■ INSTRUCTIONS TO FOLLOW ■
Starting at the line that contains "intoxicaciones por alimentos", quote each line exactly through the last line of the entries, both included.

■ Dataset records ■
######
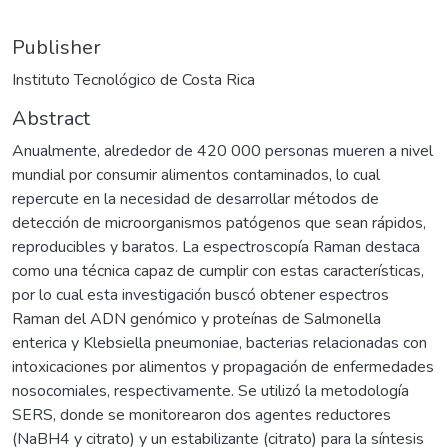
Publisher
Instituto Tecnológico de Costa Rica
Abstract
Anualmente, alrededor de 420 000 personas mueren a nivel
mundial por consumir alimentos contaminados, lo cual
repercute en la necesidad de desarrollar métodos de
detección de microorganismos patógenos que sean rápidos,
reproducibles y baratos. La espectroscopía Raman destaca
como una técnica capaz de cumplir con estas características,
por lo cual esta investigación buscó obtener espectros
Raman del ADN genómico y proteínas de Salmonella
enterica y Klebsiella pneumoniae, bacterias relacionadas con
intoxicaciones por alimentos y propagación de enfermedades
nosocomiales, respectivamente. Se utilizó la metodología
SERS, donde se monitorearon dos agentes reductores
(NaBH4 y citrato) y un estabilizante (citrato) para la síntesis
######
■ TASK RESULT ■
intoxicaciones por alimentos y propagación de enfermedades
nosocomiales, respectivamente. Se utilizó la metodología
SERS, donde se monitorearon dos agentes reductores
(NaBH4 y citrato) y un estabilizante (citrato) para la síntesis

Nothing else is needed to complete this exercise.